Occorrerà però a questo punto vedere se il Erdogan ricambierà la cortesia mostrando uguale fair-play e fiducia nei valori universali della democrazia. Conoscendo il personaggio, c’è da dubitarne, e tempi ancora più bui dei precedenti aspettano quindi la Turchia. A meno che si faccia strada l’ipotesi, al momento improbabile seppure auspicabile, di un nuovo patto politico di unità nazionale per allontanare definitivamente lo spettro della guerra civile e avviare un processo di negoziazione politica con la guerriglia kurda per andare a ridefinire, su base federale e democratica, i fondamenti costituzionali del Paese.

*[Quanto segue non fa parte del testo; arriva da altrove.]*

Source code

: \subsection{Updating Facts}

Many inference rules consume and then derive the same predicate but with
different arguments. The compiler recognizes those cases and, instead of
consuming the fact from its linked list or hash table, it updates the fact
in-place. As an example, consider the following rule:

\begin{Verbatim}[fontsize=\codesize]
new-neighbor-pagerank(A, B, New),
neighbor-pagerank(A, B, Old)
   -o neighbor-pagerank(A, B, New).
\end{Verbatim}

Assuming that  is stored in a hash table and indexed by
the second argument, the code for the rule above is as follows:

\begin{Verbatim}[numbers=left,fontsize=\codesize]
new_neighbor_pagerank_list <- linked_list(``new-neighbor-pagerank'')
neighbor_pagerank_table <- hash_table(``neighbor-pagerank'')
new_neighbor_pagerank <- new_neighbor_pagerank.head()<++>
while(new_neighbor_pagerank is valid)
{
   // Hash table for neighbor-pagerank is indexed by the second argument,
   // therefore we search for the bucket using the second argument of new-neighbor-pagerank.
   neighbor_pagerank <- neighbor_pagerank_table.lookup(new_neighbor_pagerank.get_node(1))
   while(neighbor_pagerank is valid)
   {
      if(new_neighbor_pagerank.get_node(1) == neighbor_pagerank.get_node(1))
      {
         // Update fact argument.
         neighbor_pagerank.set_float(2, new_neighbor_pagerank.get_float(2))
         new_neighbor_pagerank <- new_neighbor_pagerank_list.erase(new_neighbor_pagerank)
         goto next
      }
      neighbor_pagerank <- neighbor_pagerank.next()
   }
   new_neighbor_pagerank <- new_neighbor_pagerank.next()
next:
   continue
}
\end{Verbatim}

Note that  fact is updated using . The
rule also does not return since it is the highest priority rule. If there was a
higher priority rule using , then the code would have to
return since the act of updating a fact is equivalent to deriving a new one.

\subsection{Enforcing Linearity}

Sarebbe la cosa migliore, ma Erdogan ha dimostrato abbondantemente di prosperare nella guerra e nel conflitto e trarrà probabimente spunto da quello di ieri notte per un nuovo giro di vite e la continuazione dei massacri nelle città kurde martiri dove la guerra civile è da tempo realtà conclamata e non si fermerà certamente ma è anzi destinata a continuare ed estendersi.

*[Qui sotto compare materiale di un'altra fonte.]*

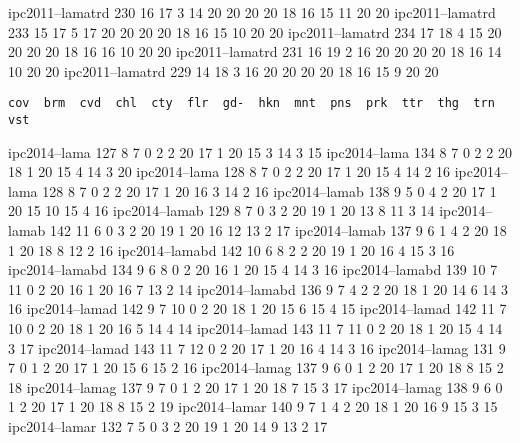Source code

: ipc2011--lamatrd  230  16   17   3    14   20   20   20   20   18   16   15   11   20   20
ipc2011--lamatrd  233  15   17   5    17   20   20   20   20   18   16   15   10   20   20
ipc2011--lamatrd  234  17   18   4    15   20   20   20   20   18   16   16   10   20   20
ipc2011--lamatrd  231  16   19   2    16   20   20   20   20   18   16   14   10   20   20
ipc2011--lamatrd  229  14   18   3    16   20   20   20   20   18   16   15   9    20   20
\begin{verbatim}
cov  brm  cvd  chl  cty  flr  gd-  hkn  mnt  pns  prk  ttr  thg  trn  vst
\end{verbatim}
ipc2014--lama     127  8    7    0    2    2    20   17   1    20   15   3    14   3    15
ipc2014--lama     134  8    7    0    2    2    20   18   1    20   15   4    14   3    20
ipc2014--lama     128  8    7    0    2    2    20   17   1    20   15   4    14   2    16
ipc2014--lama     128  8    7    0    2    2    20   17   1    20   16   3    14   2    16
ipc2014--lamab    138  9    5    0    4    2    20   17   1    20   15   10   15   4    16
ipc2014--lamab    129  8    7    0    3    2    20   19   1    20   13   8    11   3    14
ipc2014--lamab    142  11   6    0    3    2    20   19   1    20   16   12   13   2    17
ipc2014--lamab    137  9    6    1    4    2    20   18   1    20   18   8    12   2    16
ipc2014--lamabd   142  10   6    8    2    2    20   19   1    20   16   4    15   3    16
ipc2014--lamabd   134  9    6    8    0    2    20   16   1    20   15   4    14   3    16
ipc2014--lamabd   139  10   7    11   0    2    20   16   1    20   16   7    13   2    14
ipc2014--lamabd   136  9    7    4    2    2    20   18   1    20   14   6    14   3    16
ipc2014--lamad    142  9    7    10   0    2    20   18   1    20   15   6    15   4    15
ipc2014--lamad    142  11   7    10   0    2    20   18   1    20   16   5    14   4    14
ipc2014--lamad    143  11   7    11   0    2    20   18   1    20   15   4    14   3    17
ipc2014--lamad    143  11   7    12   0    2    20   17   1    20   16   4    14   3    16
ipc2014--lamag    131  9    7    0    1    2    20   17   1    20   15   6    15   2    16
ipc2014--lamag    137  9    6    0    1    2    20   17   1    20   18   8    15   2    18
ipc2014--lamag    137  9    7    0    1    2    20   17   1    20   18   7    15   3    17
ipc2014--lamag    138  9    6    0    1    2    20   17   1    20   18   8    15   2    19
ipc2014--lamar    140  9    7    1    4    2    20   18   1    20   16   9    15   3    15
ipc2014--lamar    132  7    5    0    3    2    20   19   1    20   14   9    13   2    17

Eletto democraticamente, seppure al termine di campagne elettorali contrassegnate da evidenti e diffuse violazioni delle norme democratiche e con l’uso spregiudicato dell’arma del terrorismo di Stato, Erdogan torna a ricevere l’appoggio incondizionato delle principali potenze del mondo, con in testa Stati Uniti e Unione europea (anche se maliziosamente potrebbe osservarsi che tale appoggio è arrivato solo nel momento in cui la situazione sul terreno appariva volgere a favore dei fedeli di Erdogan). Tra i quali, subito a ridosso di Washington, il nostro Renzi che ha addirittura espresso sollievo per il prevalere della democrazia, confermando nella convinzione che ne ha un’idea piuttosto vaga. Certamente i principi della democrazia vanno sostenuti ma non in modo ipocrita e parziale. Né è possibile dare un appoggio incondizionato a un politico che si è macchiato di vari crimini, dal sostegno al terrorismo fondamentalista che continua a compiere inaudite stragi in Europa, ai massacri compiuti contro il popolo kurdo compiendo crimini contro l’umanità per i quali oggi è sotto accusa in Germania.

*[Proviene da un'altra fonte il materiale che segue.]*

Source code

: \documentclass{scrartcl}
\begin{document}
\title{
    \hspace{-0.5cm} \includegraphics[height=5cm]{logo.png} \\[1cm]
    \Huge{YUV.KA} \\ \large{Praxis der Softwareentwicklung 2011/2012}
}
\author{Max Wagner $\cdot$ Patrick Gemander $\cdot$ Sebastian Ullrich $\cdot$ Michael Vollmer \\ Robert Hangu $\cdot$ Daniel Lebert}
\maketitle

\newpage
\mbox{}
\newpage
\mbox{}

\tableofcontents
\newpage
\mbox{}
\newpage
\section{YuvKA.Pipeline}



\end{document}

La portata dei gravi eventi del tentato golpe non può assolutamente essere minimizzata e le loro cause non possono certamente essere ascritte all’operato di fantomatiche potenze straniere, ma risiedono profondamente nell’attuale situazione di crisi della Turchia per molteplici ragioni di ordine politico, sociale ed economico. Occorrerebbe che essi aprissero  sia pure solo in parte gli occhi alle potenze suddette. Ma, conoscendole, deve purtroppo dubitarsi che lo faranno e continueranno a vivacchiare alla giornata appoggiando in modo incondizionato il presidente turco, nella speranza che risolva il problema dei profughi e combatta l’Isis. Ma non farà né l’uno né l’altro. Continuerà invece a puntellare il suo potere traballante fino alla prossima crisi. Il golpe è fallito ma la rivoluzione, che è cosa totalmente diversa, potrebbe arrivare prima del previsto.